> **Task directions**
Copy out all of the entries, keeping every word the same.

== Segment start ==

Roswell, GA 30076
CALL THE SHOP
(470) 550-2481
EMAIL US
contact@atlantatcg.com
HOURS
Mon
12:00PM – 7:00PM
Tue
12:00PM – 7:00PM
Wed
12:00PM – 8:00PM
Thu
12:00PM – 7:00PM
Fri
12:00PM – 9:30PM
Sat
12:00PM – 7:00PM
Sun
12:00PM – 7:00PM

== Segment end ==

> **Expected output**
Roswell, GA 30076
CALL THE SHOP
(470) 550-2481
EMAIL US
contact@atlantatcg.com
HOURS
Mon
12:00PM – 7:00PM
Tue
12:00PM – 7:00PM
Wed
12:00PM – 8:00PM
Thu
12:00PM – 7:00PM
Fri
12:00PM – 9:30PM
Sat
12:00PM – 7:00PM
Sun
12:00PM – 7:00PM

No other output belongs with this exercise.